A volunteer canvasses for votes ahead of the Ferguson, Missouri, municipal election.Jeff Roberson/AP

"This is what democracy looks like!" protestors chanted in the streets of Ferguson last fall. On Tuesday, they'll have another chance to show what it looks like, with three seats on the city council up for grabs.

The idea that the city government didn't speak for the mostly black population was a defining complaint of the protestors who took to the streets after Michael Brown was shot and killed by Officer Darren Wilson in August. The election offers a chance to rebalance. Of the six current council members plus the mayor, there's only a single black official—even though the population is two-thirds African American. During the protests, the lopsided voting patterns and voter-registration numbers became a central question, and organizers scrambled to turn popular anger over the shooting of Michael Brown into a bigger base of voters who could change policy in the long term. Tuesday's elections will offer some indication of how successful organizers have been in turning anger into the streets into action at the ballot box.

Ferguson is already in flux. Following the March release of the Justice Department's damning report on policing in the city, the city manager, police chief, court clerk, and municipal judge all resigned. The city will have to make further changes or risk direct intervention by the attorney general. But can it change itself without outside pressure, too?

All three seats are open because three members—all white—opted not to run again. As The New York Times noted in March, it's not a job anyone would take for the fun of it: Members receive just $250 per month, and they're contending with a town riven with racial conflicts; needing to rebuild after damage from riots; in need of a city manager and police chief; and forced to deal with the atrocious problems detailed by the Department of Justice. Terms last three years.

Still, eight people are vying for the seats. There are two black and two white candidates in Ward 1, two white candidates in Ward 2, and two black candidates in Ward 3, so the council is guaranteed to add at least one black member. Of course, the political currents don't cut cleanly along racial lines, and the office seekers are a mix of reformers and the old guard. The Ward 2 contest, for example, pits former Mayor Brian Fletcher against Bob Hudgins, a white man who was active in the protests and has campaigned on police reform.

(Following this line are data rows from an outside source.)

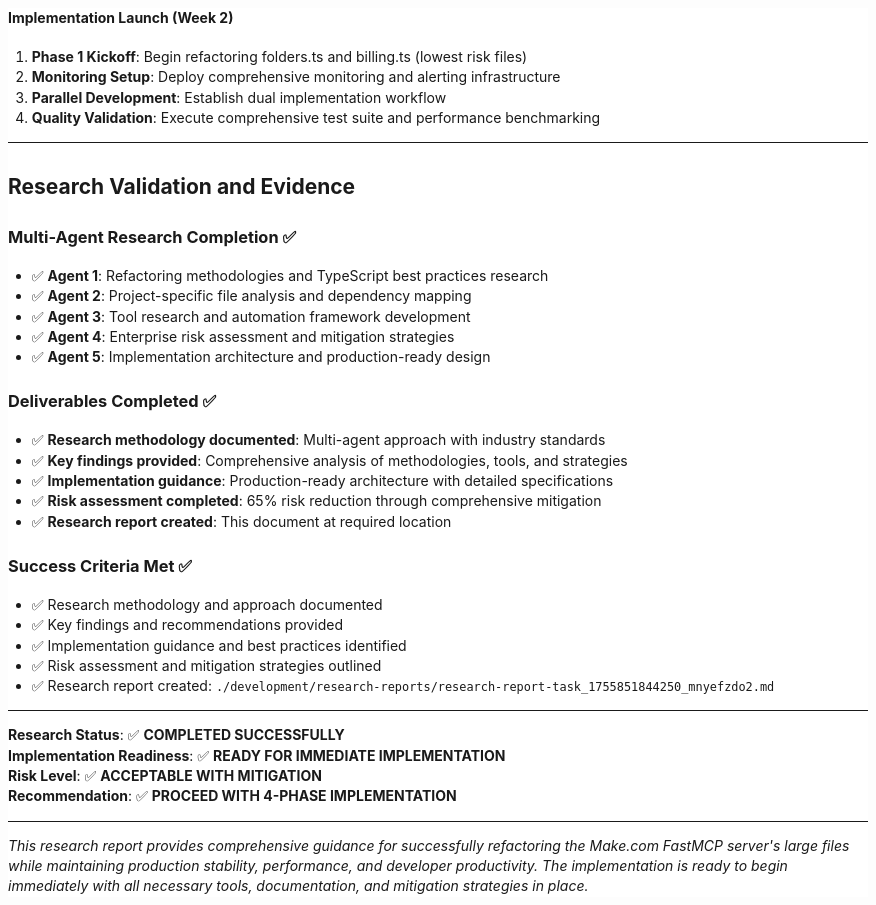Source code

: #### **Implementation Launch (Week 2)**
1. **Phase 1 Kickoff**: Begin refactoring folders.ts and billing.ts (lowest risk files)
2. **Monitoring Setup**: Deploy comprehensive monitoring and alerting infrastructure
3. **Parallel Development**: Establish dual implementation workflow
4. **Quality Validation**: Execute comprehensive test suite and performance benchmarking

---

## Research Validation and Evidence

### Multi-Agent Research Completion ✅
- ✅ **Agent 1**: Refactoring methodologies and TypeScript best practices research
- ✅ **Agent 2**: Project-specific file analysis and dependency mapping
- ✅ **Agent 3**: Tool research and automation framework development
- ✅ **Agent 4**: Enterprise risk assessment and mitigation strategies
- ✅ **Agent 5**: Implementation architecture and production-ready design

### Deliverables Completed ✅
- ✅ **Research methodology documented**: Multi-agent approach with industry standards
- ✅ **Key findings provided**: Comprehensive analysis of methodologies, tools, and strategies
- ✅ **Implementation guidance**: Production-ready architecture with detailed specifications
- ✅ **Risk assessment completed**: 65% risk reduction through comprehensive mitigation
- ✅ **Research report created**: This document at required location

### Success Criteria Met ✅
- ✅ Research methodology and approach documented
- ✅ Key findings and recommendations provided  
- ✅ Implementation guidance and best practices identified
- ✅ Risk assessment and mitigation strategies outlined
- ✅ Research report created: `./development/research-reports/research-report-task_1755851844250_mnyefzdo2.md`

---

**Research Status**: ✅ **COMPLETED SUCCESSFULLY**  
**Implementation Readiness**: ✅ **READY FOR IMMEDIATE IMPLEMENTATION**  
**Risk Level**: ✅ **ACCEPTABLE WITH MITIGATION**  
**Recommendation**: ✅ **PROCEED WITH 4-PHASE IMPLEMENTATION**

---

*This research report provides comprehensive guidance for successfully refactoring the Make.com FastMCP server's large files while maintaining production stability, performance, and developer productivity. The implementation is ready to begin immediately with all necessary tools, documentation, and mitigation strategies in place.*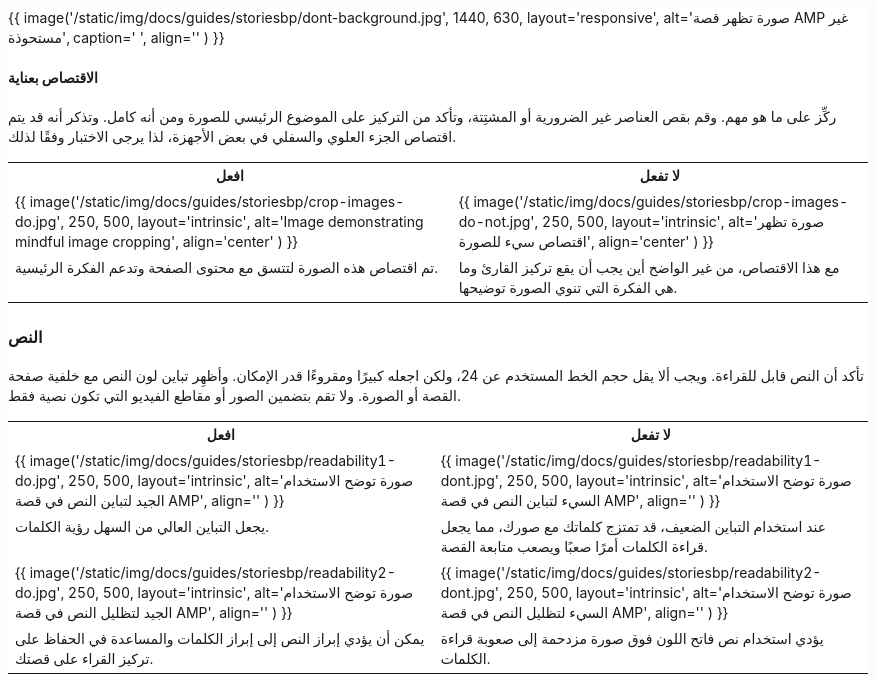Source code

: {{ image('/static/img/docs/guides/storiesbp/dont-background.jpg', 1440, 630, layout='responsive', alt='صورة تظهر قصة AMP غير مستحوذة', caption=' ', align='' ) }}

#### الاقتصاص بعناية

ركِّز على ما هو مهم. وقم بقص العناصر غير الضرورية أو المشتِتة، وتأكد من التركيز على الموضوع الرئيسي للصورة ومن أنه كامل. وتذكر أنه قد يتم اقتصاص الجزء العلوي والسفلي في بعض الأجهزة، لذا يرجى الاختبار وفقًا لذلك.

<table>
  <tr>
    <th>افعل</th>
    <th>لا تفعل</th>
  </tr>
  <tr>
    <td>{{ image('/static/img/docs/guides/storiesbp/crop-images-do.jpg', 250, 500, layout='intrinsic', alt='Image demonstrating mindful image cropping', align='center' ) }}</td>
    <td>{{ image('/static/img/docs/guides/storiesbp/crop-images-do-not.jpg', 250, 500, layout='intrinsic', alt='صورة تظهر اقتصاص سيء للصورة', align='center' ) }}</td>
  </tr>
    <tr>
    <td>تم اقتصاص هذه الصورة لتتسق مع محتوى الصفحة وتدعم الفكرة الرئيسية.</td>
    <td>مع هذا الاقتصاص، من غير الواضح أين يجب أن يقع تركيز القارئ وما هي الفكرة التي تنوي الصورة توضيحها.</td>
  </tr>
</table>

### النص

تأكد أن النص قابل للقراءة. ويجب ألا يقل حجم الخط المستخدم عن 24، ولكن اجعله كبيرًا ومقروءًا قدر الإمكان. وأظهِر تباين لون النص مع خلفية صفحة القصة أو الصورة. ولا تقم بتضمين الصور أو مقاطع الفيديو التي تكون نصية فقط.

<table>
  <tr>
    <th>افعل</th>
    <th>لا تفعل</th>
  </tr>
  <tr>
    <td>{{ image('/static/img/docs/guides/storiesbp/readability1-do.jpg', 250, 500, layout='intrinsic', alt='صورة توضح الاستخدام الجيد لتباين النص في قصة AMP', align='' ) }}</td>
    <td>{{ image('/static/img/docs/guides/storiesbp/readability1-dont.jpg', 250, 500, layout='intrinsic', alt='صورة توضح الاستخدام السيء لتباين النص في قصة AMP', align='' ) }}</td>
  </tr>
  <tr>
    <td>يجعل التباين العالي من السهل رؤية الكلمات.</td>
    <td>عند استخدام التباين الضعيف، قد تمتزج كلماتك مع صورك، مما يجعل قراءة الكلمات أمرًا صعبًا ويصعب متابعة القصة.</td>
  </tr>
  <tr>
    <td>{{ image('/static/img/docs/guides/storiesbp/readability2-do.jpg', 250, 500, layout='intrinsic', alt='صورة توضح الاستخدام الجيد لتظليل النص في قصة AMP', align='' ) }}</td>
    <td>{{ image('/static/img/docs/guides/storiesbp/readability2-dont.jpg', 250, 500, layout='intrinsic', alt='صورة توضح الاستخدام السيء لتظليل النص في قصة AMP', align='' ) }}</td>
  </tr>
    <tr>
      <td>يمكن أن يؤدي إبراز النص إلى إبراز الكلمات والمساعدة في الحفاظ على تركيز القراء على قصتك.</td>
      <td>يؤدي استخدام نص فاتح اللون فوق صورة مزدحمة إلى صعوبة قراءة الكلمات.</td>
  </tr>
</table>
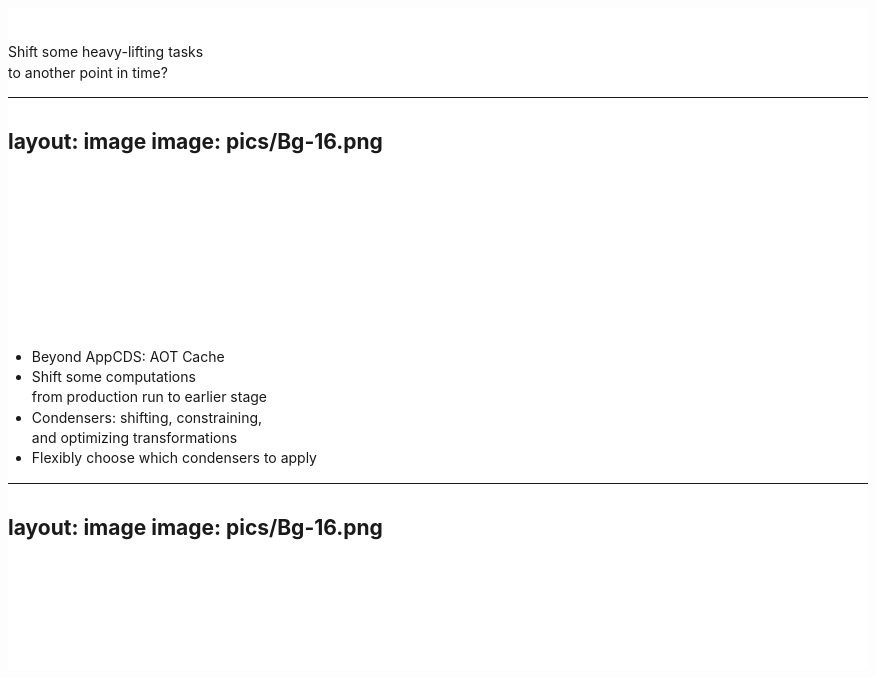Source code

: <br>

<v-click>Shift some heavy-lifting tasks<br>
to another point in time?</v-click>

<style>
h1 {
    font-size: 44px;
    text-align: left;
    font-weight: bold;
    color: #FFFFFF;
}
div {
    text-align: left;
    font-size: 34px;
}
</style>

---
layout: image
image: pics/Bg-16.png
---

# Solution: Project Leyden

<br>

- Beyond AppCDS: AOT Cache
- Shift some computations<br> from production run to earlier stage
- Condensers: shifting, constraining,<br> and optimizing transformations
- Flexibly choose which condensers to apply


<style>
h1 {
    font-size: 44px;
    text-align: left;
    font-weight: bold;
    color: #FFFFFF;
}
div {
    text-align: left;
    font-size: 34px;
}
</style>

---
layout: image
image: pics/Bg-16.png
---

# Project Leyden: Any Considerations?
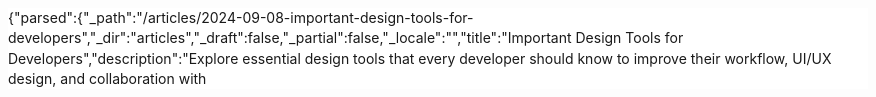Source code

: {"parsed":{"_path":"/articles/2024-09-08-important-design-tools-for-developers","_dir":"articles","_draft":false,"_partial":false,"_locale":"","title":"Important Design Tools for Developers","description":"Explore essential design tools that every developer should know to improve their workflow, UI/UX design, and collaboration with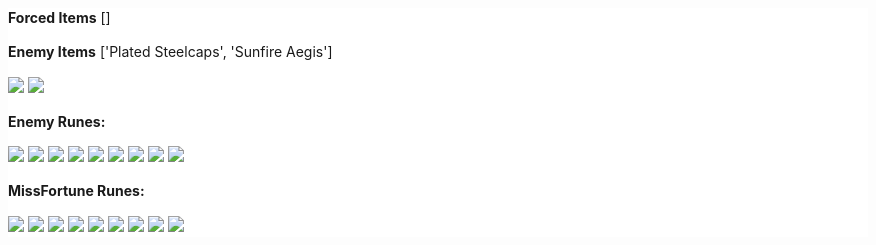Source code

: 
**Forced Items** []








**Enemy Items** ['Plated Steelcaps', 'Sunfire Aegis']





![](/item/3047.png)
![](/item/3068.png)



**Enemy Runes:**





![](/Styles/Resolve/VeteranAftershock/VeteranAftershock.png)
![](/Styles/Resolve/FontOfLife/FontOfLife.png)
![](/Styles/Resolve/Conditioning/Conditioning.png)
![](/Styles/Resolve/Revitalize/Revitalize.png)
![](/Styles/Inspiration/MagicalFootwear/MagicalFootwear.png)
![](/Styles/Inspiration/CosmicInsight/CosmicInsight.png)
![](/StatMods/StatModsCDRScalingIcon.png)
![](/StatMods/StatModsArmorIcon.png)
![](/StatMods/StatModsHealthScalingIcon.png)



**MissFortune Runes:**


![](/Styles/Precision/Conqueror/Conqueror.png)
![](/Styles/Precision/Overheal.png)
![](/Styles/Precision/LegendAlacrity/LegendAlacrity.png)
![](/Styles/Precision/CutDown/CutDown.png)
![](/Styles/Sorcery/AbsoluteFocus/AbsoluteFocus.png)
![](/Styles/Sorcery/GatheringStorm/GatheringStorm.png)
![](/StatMods/StatModsAttackSpeedIcon.png)
![](/StatMods/StatModsAdaptiveForceIcon.png)
![](/StatMods/StatModsArmorIcon.png)
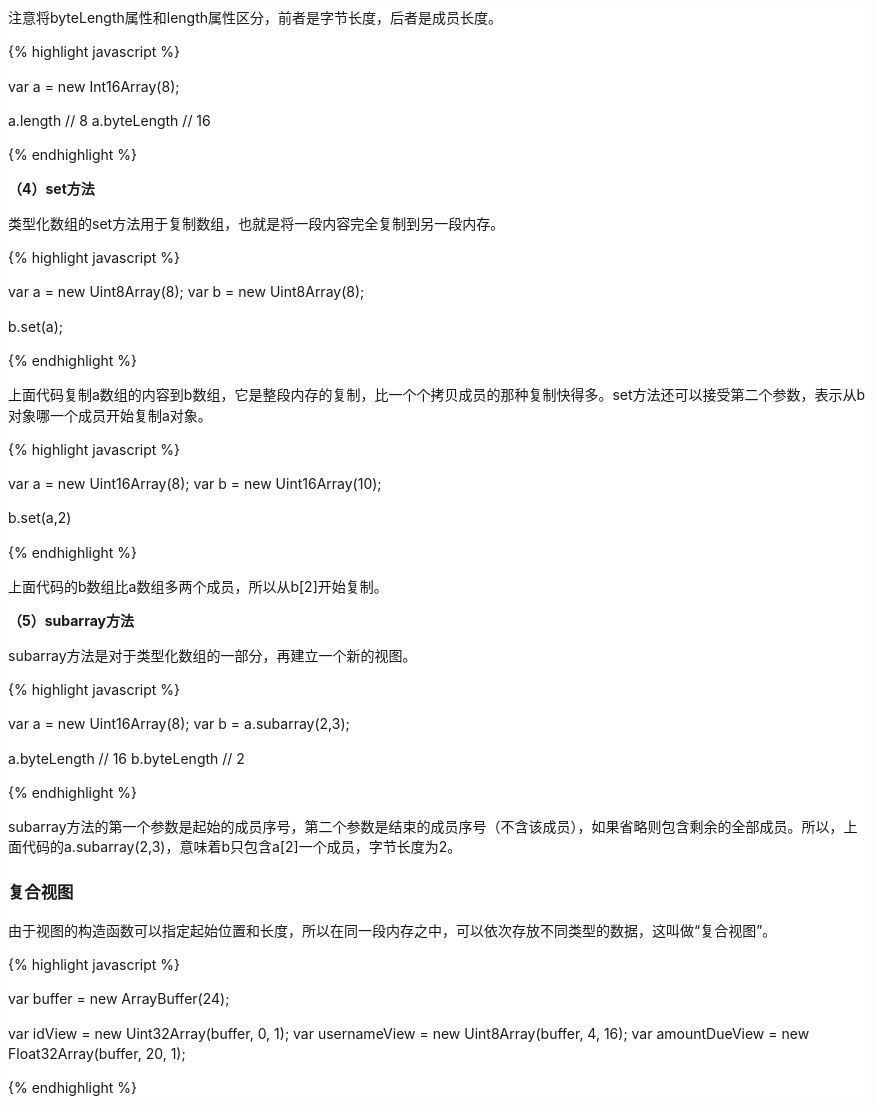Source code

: 注意将byteLength属性和length属性区分，前者是字节长度，后者是成员长度。

{% highlight javascript %}

var a = new Int16Array(8);

a.length // 8
a.byteLength // 16

{% endhighlight %}

**（4）set方法**

类型化数组的set方法用于复制数组，也就是将一段内容完全复制到另一段内存。

{% highlight javascript %}

var a = new Uint8Array(8);
var b = new Uint8Array(8);

b.set(a);

{% endhighlight %}

上面代码复制a数组的内容到b数组，它是整段内存的复制，比一个个拷贝成员的那种复制快得多。set方法还可以接受第二个参数，表示从b对象哪一个成员开始复制a对象。

{% highlight javascript %}

var a = new Uint16Array(8);
var b = new Uint16Array(10);

b.set(a,2)

{% endhighlight %}

上面代码的b数组比a数组多两个成员，所以从b[2]开始复制。

**（5）subarray方法**

subarray方法是对于类型化数组的一部分，再建立一个新的视图。

{% highlight javascript %}

var a = new Uint16Array(8);
var b = a.subarray(2,3);

a.byteLength // 16
b.byteLength // 2

{% endhighlight %}

subarray方法的第一个参数是起始的成员序号，第二个参数是结束的成员序号（不含该成员），如果省略则包含剩余的全部成员。所以，上面代码的a.subarray(2,3)，意味着b只包含a[2]一个成员，字节长度为2。

### 复合视图

由于视图的构造函数可以指定起始位置和长度，所以在同一段内存之中，可以依次存放不同类型的数据，这叫做“复合视图”。

{% highlight javascript %}

var buffer = new ArrayBuffer(24);

var idView = new Uint32Array(buffer, 0, 1);
var usernameView = new Uint8Array(buffer, 4, 16);
var amountDueView = new Float32Array(buffer, 20, 1);

{% endhighlight %}
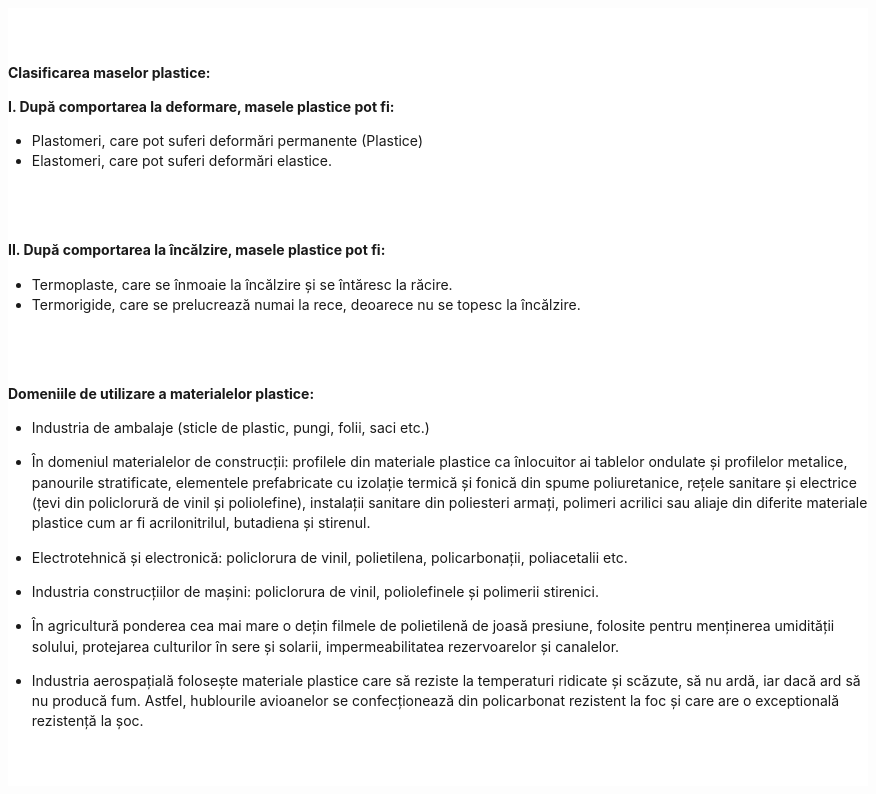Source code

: 
</div>



<br></br>



<div class="alert alert--primary" role="alert">

**Clasificarea maselor plastice:**

**I.	După comportarea la deformare, masele plastice pot fi:**

- Plastomeri, care pot suferi deformări permanente (Plastice)
- Elastomeri, care pot suferi deformări elastice.

<br></br>

**II.	După comportarea la încălzire, masele plastice pot fi:**

- Termoplaste, care se înmoaie la încălzire și se întăresc la răcire.
- Termorigide, care se prelucrează numai la rece, deoarece nu se topesc la încălzire.



</div>



<br></br>


<div class="alert alert--primary" role="alert">


**Domeniile de utilizare a materialelor plastice:**

- Industria de ambalaje (sticle de plastic, pungi, folii, saci etc.)

- În domeniul materialelor de construcții: profilele din materiale plastice ca înlocuitor ai tablelor ondulate și profilelor metalice, panourile stratificate, elementele prefabricate cu izolație termică și fonică din spume poliuretanice, rețele sanitare și electrice (țevi din policlorură de vinil și poliolefine), instalații sanitare din poliesteri armați, polimeri acrilici sau aliaje din diferite materiale plastice cum ar fi acrilonitrilul, butadiena și stirenul.

- Electrotehnică și electronică: policlorura de vinil, polietilena, policarbonații, poliacetalii etc.

- Industria construcțiilor de mașini: policlorura de vinil, poliolefinele și polimerii stirenici.

- În agricultură ponderea cea mai mare o dețin filmele de polietilenă de joasă presiune, folosite pentru menținerea umidității solului, protejarea culturilor în sere și solarii, impermeabilitatea rezervoarelor și canalelor.

- Industria aerospațială folosește materiale plastice care să reziste la temperaturi ridicate și scăzute, să nu ardă, iar dacă ard să nu producă fum. Astfel, hublourile avioanelor se confecționează din policarbonat rezistent la foc și care are o exceptională rezistență la șoc. 



</div>


<br></br>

Campaigners noted how little muscle black voters have flexed at the polls in Ferguson. Some experts blamed low registration on a transient population—because the city's demographics have changed quickly, many of the black residents are new to town.

But the gap between the number of residents eligible to vote and those who are registered is not that large—perhaps less than 1,500 people. Attempts to seriously change the composition of the registered electorate have been conspicuously unsuccessful. Registration drives since Michael Brown's death in August 2013 produced a grand total of 562 new voters, which makes for just a 4 percent increase, and is apparently similar to what other surrounding cities have seen. (The St. Louis County elections director said in October that 3,000 people had registered, only to correct those figures radically downward.)

That means turnout is really what matters. In 2013, the turnout rate was just 17 percent among white voters and 6 percent among black voters. One reason for the small number of voters is the fact that elections are held in April on odd-numbered years. That's been shown to seriously depress turnout, compared to November in a presidential year, or even to November in midterm years. Turnout topped 40 percent during November's midterm elections, but that also represented a 10 percent drop from 2010. But in 2012, 76 percent of eligible voters cast ballots, almost 20 points above the national average (and Barack Obama thrashed Mitt Romney, taking 85 percent of the vote).

The city council actually came off better than many parts of Ferguson's government in the Justice Department report. In August 2013, an unnamed member complained about the lack of a community-service option for offenders who couldn't afford fines. A year earlier, a member wrote to city officials arguing against reappointing a municipal judge who later resigned after being criticized in the report.

If Ferguson's citizens want to change the way the city is governed, though, this election is their best chance to exert influence in a democratic way. Political will is only likely to diminish as time passes since Brown's death. That makes Tuesday a crucial test in whether Ferguson can change by democratic politics or only when the federal government demands it.